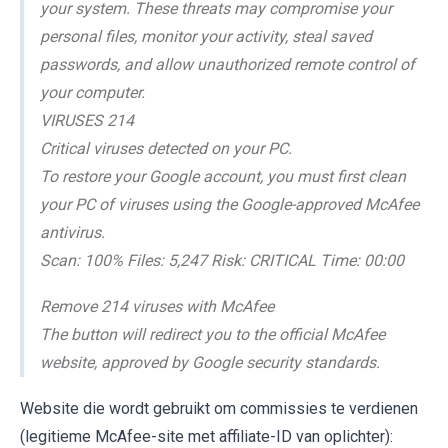
your system. These threats may compromise your
personal files, monitor your activity, steal saved
passwords, and allow unauthorized remote control of
your computer.
VIRUSES 214
Critical viruses detected on your PC.
To restore your Google account, you must first clean
your PC of viruses using the Google-approved McAfee
antivirus.
Scan: 100% Files: 5,247 Risk: CRITICAL Time: 00:00
Remove 214 viruses with McAfee
The button will redirect you to the official McAfee
website, approved by Google security standards.
Website die wordt gebruikt om commissies te verdienen
(legitieme McAfee-site met affiliate-ID van oplichter):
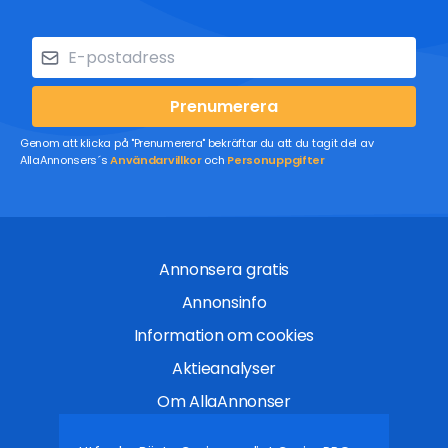
Prenumerera
Genom att klicka på "Prenumerera" bekräftar du att du tagit del av
AllaAnnonsers´s
Användarvillkor
och
Personuppgifter
Annonsera gratis
Annonsinfo
Information om cookies
Aktieanalyser
Om AllaAnnonser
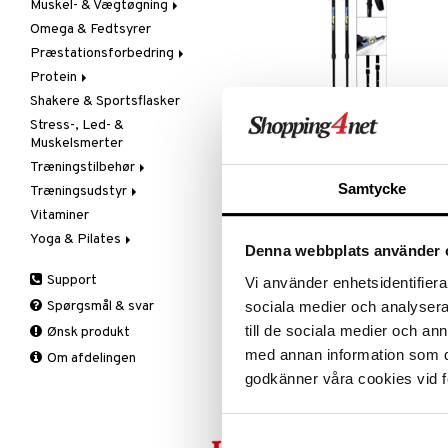
Muskel- & Vægtøgning
Omega & Fedtsyrer
Aminosyrer
Præstationsforbedring
Gainer
Protein
Kreatin
Kreatin
Shakere & Sportsflasker
Øvrige
Øvrige
Blandet protein
Stress-, Led- &
Pre-workout
Soja- & Æggeprotein
Muskelsmerter
Valleprotein
Træningstilbehør
Gåstavar BungyPump number
Samtycke
one 4kg
Træningsudstyr
Gåstave
BUNGYPUMP
Vitaminer
Øvrigt
Kondition
Number One - træningsstaven, der
Yoga & Pilates
Støtte & Beskyttelse
Styrke
henvender sig til dem, der ønsker a
Denna webbplats använder 
komme i gang med træning eller
Tilbehør
Måtter
Albue
529
kr.
har brug for et godt redskab til
Support
Vi använder enhetsidentifierar
Tilbehør
Håndled
rehabilitering.
sociala medier och analysera 
Spørgsmål & svar
Knæ
till de sociala medier och a
Ønsk produkt
Læg
med annan information som du 
Om afdelingen
Vrist
godkänner våra cookies vid f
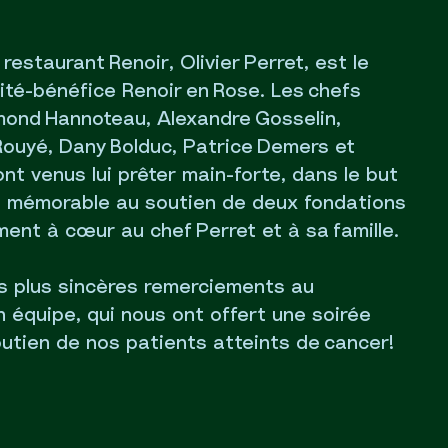
restaurant Renoir, Olivier Perret, est le
vité-bénéfice Renoir en Rose. Les chefs
imond Hannoteau, Alexandre Gosselin,
Rouyé, Dany Bolduc, Patrice Demers et
nt venus lui prêter main-forte, dans le but
e mémorable au soutien de deux fondations
ment à cœur au chef Perret et à sa famille.
 plus sincères remerciements au
n équipe, qui nous ont offert une soirée
utien de nos patients atteints de cancer!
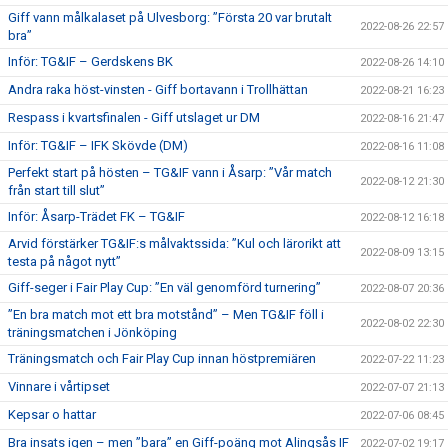
Giff vann målkalaset på Ulvesborg: ”Första 20 var brutalt
2022-08-26 22:57
bra”
Inför: TG&IF – Gerdskens BK
2022-08-26 14:10
Andra raka höst-vinsten - Giff bortavann i Trollhättan
2022-08-21 16:23
Respass i kvartsfinalen - Giff utslaget ur DM
2022-08-16 21:47
Inför: TG&IF – IFK Skövde (DM)
2022-08-16 11:08
Perfekt start på hösten – TG&IF vann i Åsarp: ”Vår match
2022-08-12 21:30
från start till slut”
Inför: Åsarp-Trädet FK – TG&IF
2022-08-12 16:18
Arvid förstärker TG&IF:s målvaktssida: ”Kul och lärorikt att
2022-08-09 13:15
testa på något nytt”
Giff-seger i Fair Play Cup: ”En väl genomförd turnering”
2022-08-07 20:36
”En bra match mot ett bra motstånd” – Men TG&IF föll i
2022-08-02 22:30
träningsmatchen i Jönköping
Träningsmatch och Fair Play Cup innan höstpremiären
2022-07-22 11:23
Vinnare i vårtipset
2022-07-07 21:13
Kepsar o hattar
2022-07-06 08:45
Bra insats igen – men ”bara” en Giff-poäng mot Alingsås IF
2022-07-02 19:17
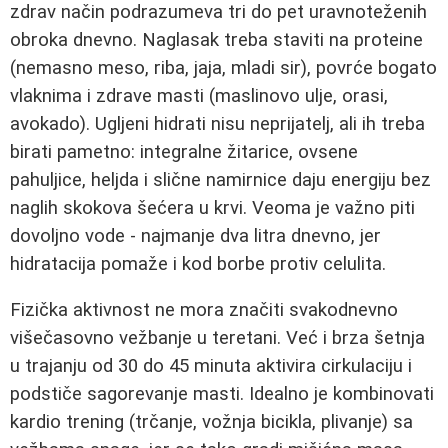
zdrav način podrazumeva tri do pet uravnoteženih
obroka dnevno. Naglasak treba staviti na proteine
(nemasno meso, riba, jaja, mladi sir), povrće bogato
vlaknima i zdrave masti (maslinovo ulje, orasi,
avokado). Ugljeni hidrati nisu neprijatelj, ali ih treba
birati pametno: integralne žitarice, ovsene
pahuljice, heljda i slične namirnice daju energiju bez
naglih skokova šećera u krvi. Veoma je važno piti
dovoljno vode - najmanje dva litra dnevno, jer
hidratacija pomaže i kod borbe protiv celulita.
Fizička aktivnost ne mora značiti svakodnevno
višečasovno vežbanje u teretani. Već i brza šetnja
u trajanju od 30 do 45 minuta aktivira cirkulaciju i
podstiče sagorevanje masti. Idealno je kombinovati
kardio trening (trčanje, vožnja bicikla, plivanje) sa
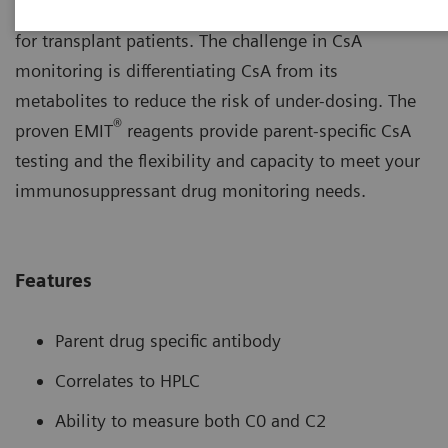
Frequent monitoring of cyclosporine levels is critical
for transplant patients. The challenge in CsA
monitoring is differentiating CsA from its
metabolites to reduce the risk of under-dosing. The
®
proven EMIT
reagents provide parent-specific CsA
testing and the flexibility and capacity to meet your
immunosuppressant drug monitoring needs.
Features
Parent drug specific antibody
Correlates to HPLC
Ability to measure both C0 and C2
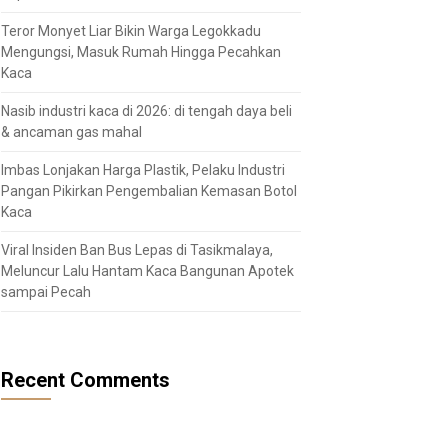
Teror Monyet Liar Bikin Warga Legokkadu
Mengungsi, Masuk Rumah Hingga Pecahkan
Kaca
Nasib industri kaca di 2026: di tengah daya beli
& ancaman gas mahal
Imbas Lonjakan Harga Plastik, Pelaku Industri
Pangan Pikirkan Pengembalian Kemasan Botol
Kaca
Viral Insiden Ban Bus Lepas di Tasikmalaya,
Meluncur Lalu Hantam Kaca Bangunan Apotek
sampai Pecah
Recent Comments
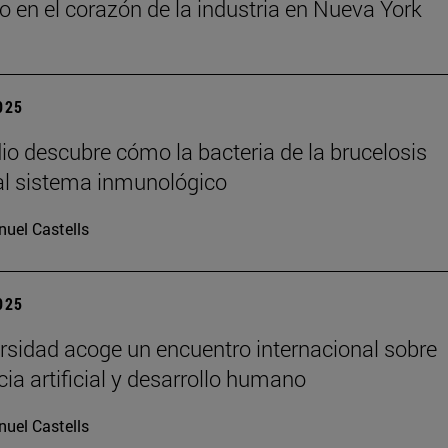
o en el corazón de la industria en Nueva York
2025
io descubre cómo la bacteria de la brucelosis
l sistema inmunológico
uel Castells
2025
rsidad acoge un encuentro internacional sobre
cia artificial y desarrollo humano
uel Castells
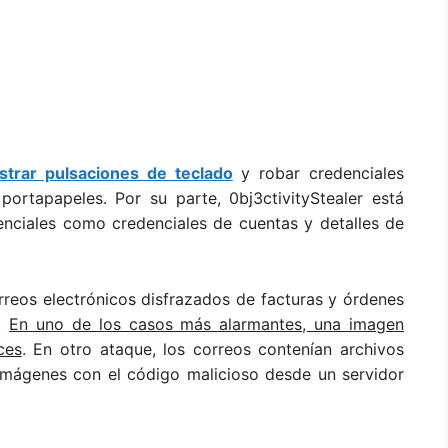
istrar pulsaciones de teclado
y robar credenciales
ortapapeles. Por su parte, 0bj3ctivityStealer está
enciales como credenciales de cuentas y detalles de
rreos electrónicos disfrazados de facturas y órdenes
s.
En uno de los casos más alarmantes, una imagen
ces
. En otro ataque, los correos contenían archivos
imágenes con el código malicioso desde un servidor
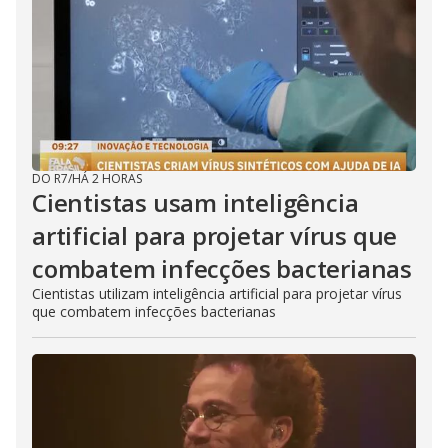
DO R7
/
HÁ 2 HORAS
Cientistas usam inteligência
artificial para projetar vírus que
combatem infecções bacterianas
Cientistas utilizam inteligência artificial para projetar vírus
que combatem infecções bacterianas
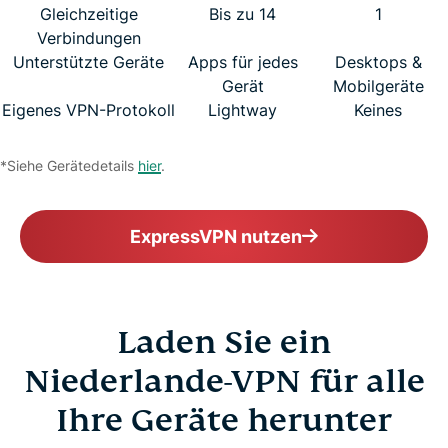
Gleichzeitige
Bis zu 14
1
Verbindungen
Unterstützte Geräte
Apps für jedes
Desktops &
Gerät
Mobilgeräte
Eigenes VPN-Protokoll
Lightway
Keines
*Siehe Gerätedetails
hier
.
ExpressVPN nutzen
Laden Sie ein
Niederlande-VPN für alle
Ihre Geräte herunter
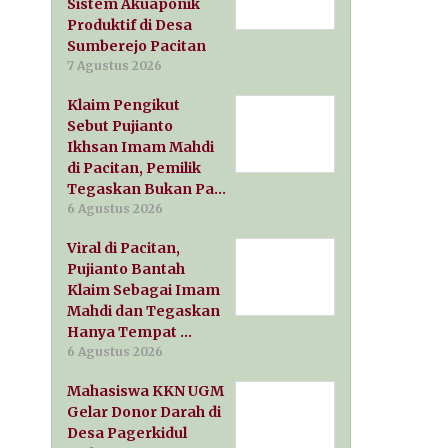
Sistem Akuaponik
Produktif di Desa
Sumberejo Pacitan
7 Agustus 2026
Klaim Pengikut
Sebut Pujianto
Ikhsan Imam Mahdi
di Pacitan, Pemilik
Tegaskan Bukan Pa…
6 Agustus 2026
Viral di Pacitan,
Pujianto Bantah
Klaim Sebagai Imam
Mahdi dan Tegaskan
Hanya Tempat …
6 Agustus 2026
Mahasiswa KKN UGM
Gelar Donor Darah di
Desa Pagerkidul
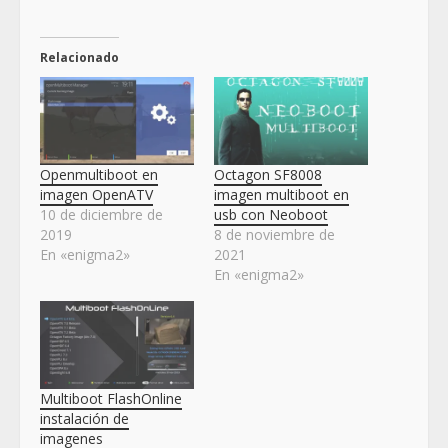
Relacionado
Openmultiboot en
Octagon SF8008
imagen OpenATV
imagen multiboot en
10 de diciembre de
usb con Neoboot
2019
8 de noviembre de
En «enigma2»
2021
En «enigma2»
Multiboot FlashOnline
instalación de
imagenes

- Assignment -
Without the pictures, write out the listing exactly as it appears above.

- Task answer -
your system. These threats may compromise your
personal files, monitor your activity, steal saved
passwords, and allow unauthorized remote control of
your computer.
VIRUSES 214
Critical viruses detected on your PC.
To restore your Google account, you must first clean
your PC of viruses using the Google-approved McAfee
antivirus.
Scan: 100% Files: 5,247 Risk: CRITICAL Time: 00:00
Remove 214 viruses with McAfee
The button will redirect you to the official McAfee
website, approved by Google security standards.
Website die wordt gebruikt om commissies te verdienen
(legitieme McAfee-site met affiliate-ID van oplichter):
Prenumerera
Genom att klicka på "Prenumerera" bekräftar du att du tagit del av
AllaAnnonsers´s
Användarvillkor
och
Personuppgifter
Annonsera gratis
Annonsinfo
Information om cookies
Aktieanalyser
Om AllaAnnonser
Muskel- & Vægtøgning
Omega & Fedtsyrer
Aminosyrer
Præstationsforbedring
Gainer
Protein
Kreatin
Kreatin
Shakere & Sportsflasker
Øvrige
Øvrige
Blandet protein
Stress-, Led- &
Pre-workout
Soja- & Æggeprotein
Muskelsmerter
Valleprotein
Træningstilbehør
Gåstavar BungyPump number
Samtycke
one 4kg
Træningsudstyr
Gåstave
BUNGYPUMP
Vitaminer
Øvrigt
Kondition
Number One - træningsstaven, der
Yoga & Pilates
Støtte & Beskyttelse
Styrke
henvender sig til dem, der ønsker a
Denna webbplats använder 
komme i gang med træning eller
Tilbehør
Måtter
Albue
529
kr.
har brug for et godt redskab til
Support
Vi använder enhetsidentifierar
Tilbehør
Håndled
rehabilitering.
sociala medier och analysera 
Spørgsmål & svar
Knæ
till de sociala medier och a
Ønsk produkt
Læg
med annan information som du 
Om afdelingen
Vrist
godkänner våra cookies vid f
restaurant Renoir, Olivier Perret, est le
vité-bénéfice Renoir en Rose. Les chefs
imond Hannoteau, Alexandre Gosselin,
Rouyé, Dany Bolduc, Patrice Demers et
nt venus lui prêter main-forte, dans le but
e mémorable au soutien de deux fondations
ment à cœur au chef Perret et à sa famille.
 plus sincères remerciements au
n équipe, qui nous ont offert une soirée
utien de nos patients atteints de cancer!
Giff vann målkalaset på Ulvesborg: ”Första 20 var brutalt
2022-08-26 22:57
bra”
Inför: TG&IF – Gerdskens BK
2022-08-26 14:10
Andra raka höst-vinsten - Giff bortavann i Trollhättan
2022-08-21 16:23
Respass i kvartsfinalen - Giff utslaget ur DM
2022-08-16 21:47
Inför: TG&IF – IFK Skövde (DM)
2022-08-16 11:08
Perfekt start på hösten – TG&IF vann i Åsarp: ”Vår match
2022-08-12 21:30
från start till slut”
Inför: Åsarp-Trädet FK – TG&IF
2022-08-12 16:18
Arvid förstärker TG&IF:s målvaktssida: ”Kul och lärorikt att
2022-08-09 13:15
testa på något nytt”
Giff-seger i Fair Play Cup: ”En väl genomförd turnering”
2022-08-07 20:36
”En bra match mot ett bra motstånd” – Men TG&IF föll i
2022-08-02 22:30
träningsmatchen i Jönköping
Träningsmatch och Fair Play Cup innan höstpremiären
2022-07-22 11:23
Vinnare i vårtipset
2022-07-07 21:13
Kepsar o hattar
2022-07-06 08:45
Bra insats igen – men ”bara” en Giff-poäng mot Alingsås IF
2022-07-02 19:17
zdrav način podrazumeva tri do pet uravnoteženih
obroka dnevno. Naglasak treba staviti na proteine
(nemasno meso, riba, jaja, mladi sir), povrće bogato
vlaknima i zdrave masti (maslinovo ulje, orasi,
avokado). Ugljeni hidrati nisu neprijatelj, ali ih treba
birati pametno: integralne žitarice, ovsene
pahuljice, heljda i slične namirnice daju energiju bez
naglih skokova šećera u krvi. Veoma je važno piti
dovoljno vode - najmanje dva litra dnevno, jer
hidratacija pomaže i kod borbe protiv celulita.
Fizička aktivnost ne mora značiti svakodnevno
višečasovno vežbanje u teretani. Već i brza šetnja
u trajanju od 30 do 45 minuta aktivira cirkulaciju i
podstiče sagorevanje masti. Idealno je kombinovati
kardio trening (trčanje, vožnja bicikla, plivanje) sa
Frequent monitoring of cyclosporine levels is critical
for transplant patients. The challenge in CsA
monitoring is differentiating CsA from its
metabolites to reduce the risk of under-dosing. The
®
proven EMIT
reagents provide parent-specific CsA
testing and the flexibility and capacity to meet your
immunosuppressant drug monitoring needs.
Features
Parent drug specific antibody
Correlates to HPLC
Ability to measure both C0 and C2
Teror Monyet Liar Bikin Warga Legokkadu
Mengungsi, Masuk Rumah Hingga Pecahkan
Kaca
Nasib industri kaca di 2026: di tengah daya beli
& ancaman gas mahal
Imbas Lonjakan Harga Plastik, Pelaku Industri
Pangan Pikirkan Pengembalian Kemasan Botol
Kaca
Viral Insiden Ban Bus Lepas di Tasikmalaya,
Meluncur Lalu Hantam Kaca Bangunan Apotek
sampai Pecah
Recent Comments
o en el corazón de la industria en Nueva York
2025
io descubre cómo la bacteria de la brucelosis
l sistema inmunológico
uel Castells
2025
rsidad acoge un encuentro internacional sobre
cia artificial y desarrollo humano
uel Castells
istrar pulsaciones de teclado
y robar credenciales
ortapapeles. Por su parte, 0bj3ctivityStealer está
enciales como credenciales de cuentas y detalles de
rreos electrónicos disfrazados de facturas y órdenes
s.
En uno de los casos más alarmantes, una imagen
ces
. En otro ataque, los correos contenían archivos
imágenes con el código malicioso desde un servidor
DO R7
/
HÁ 2 HORAS
Cientistas usam inteligência
artificial para projetar vírus que
combatem infecções bacterianas
Cientistas utilizam inteligência artificial para projetar vírus
que combatem infecções bacterianas
Gleichzeitige
Bis zu 14
1
Verbindungen
Unterstützte Geräte
Apps für jedes
Desktops &
Gerät
Mobilgeräte
Eigenes VPN-Protokoll
Lightway
Keines
*Siehe Gerätedetails
hier
.
ExpressVPN nutzen
Laden Sie ein
Niederlande-VPN für alle
Ihre Geräte herunter
Sistem Akuaponik
Produktif di Desa
Sumberejo Pacitan
7 Agustus 2026
Klaim Pengikut
Sebut Pujianto
Ikhsan Imam Mahdi
di Pacitan, Pemilik
Tegaskan Bukan Pa…
6 Agustus 2026
Viral di Pacitan,
Pujianto Bantah
Klaim Sebagai Imam
Mahdi dan Tegaskan
Hanya Tempat …
6 Agustus 2026
Mahasiswa KKN UGM
Gelar Donor Darah di
Desa Pagerkidul
Relacionado
Openmultiboot en
Octagon SF8008
imagen OpenATV
imagen multiboot en
10 de diciembre de
usb con Neoboot
2019
8 de noviembre de
En «enigma2»
2021
En «enigma2»
Multiboot FlashOnline
instalación de
imagenes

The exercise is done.